The official page also mentions package-manager installs:

  • on macOS: brew install auto-editor
  • on Ubuntu or Debian-like systems: apt
  • on Arch-like systems: yay -S auto-editor

One detail worth noting is that the install page explicitly says new versions are no longer being published to pip, so pip install auto-editor still exists, but it is no longer the preferred path.

If yt-dlp is installed, it can take URLs as input

There is also a useful optional dependency note on the install page: if yt-dlp is installed, auto-editor can use URLs as inputs directly.

That is convenient for workflows where you first fetch online footage and then run an automatic rough cut.
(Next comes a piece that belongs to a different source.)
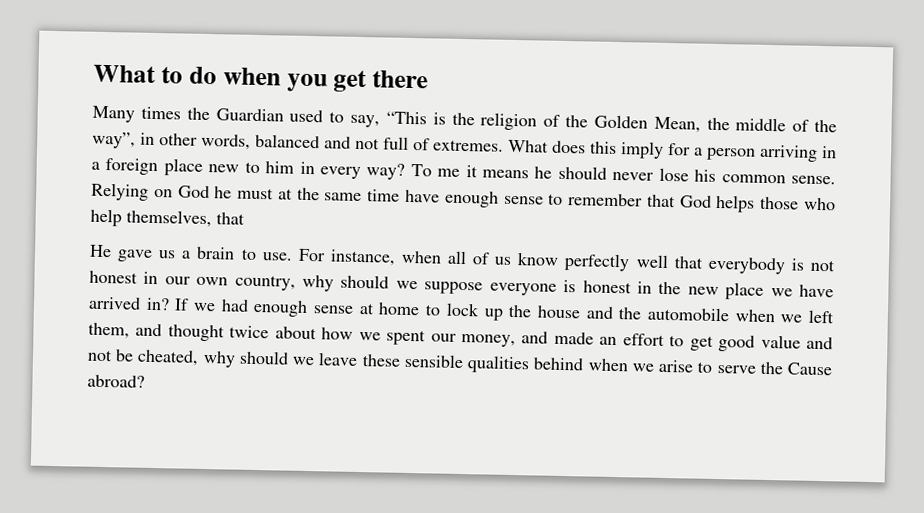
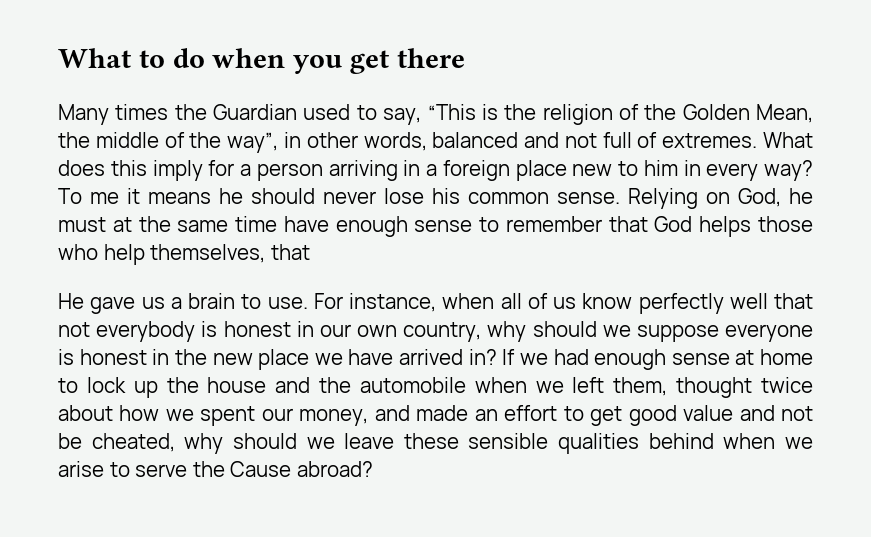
[177,185,210,199] God -> [738,188,781,207] God,
(704, 262) none -> [58,322,90,337] not
[809,259,835,272] not -> (218, 329) none
[135,323,163,337] and -> (668, 386) none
In other words, it does not only work with local files.

The more practical takeaway, though, is still to make sure your source and usage rights are clear before folding those materials into your editing workflow.

Who is this tool best for

If your work depends heavily on storytelling rhythm, shot language, and lots of human editorial judgment, auto-editor will not replace the hardest part of the craft.

But if your work often looks like this, it can save real time:

  • removing long pauses from an hour-long screen recording
  • stripping silence from a spoken recording before moving into an editor
  • making a first rough cut of course content before adding subtitles
  • batch-processing long materials with similar structure

Its value is not that it edits with better taste than a person. Its value is that it automates the most repetitive and patience-draining first step.

Conclusion

What makes auto-editor worth paying attention to is not that it turns editing into some magical AI black box. It is that it solves one narrow problem honestly: how to finish the first rough cut faster.

If you treat it as a front-end tool for removing silence, trimming dead space, and exporting timelines, its role becomes very clear:

  • it is not responsible for final editorial taste
  • it is well suited to the first pass on long footage
  • it complements editors like Premiere and Resolve instead of replacing them

For many tutorial, screen-recording, talking-head, and long-form video workflows, that kind of tool is not flashy. It is simply the kind that saves time on repetitive labor.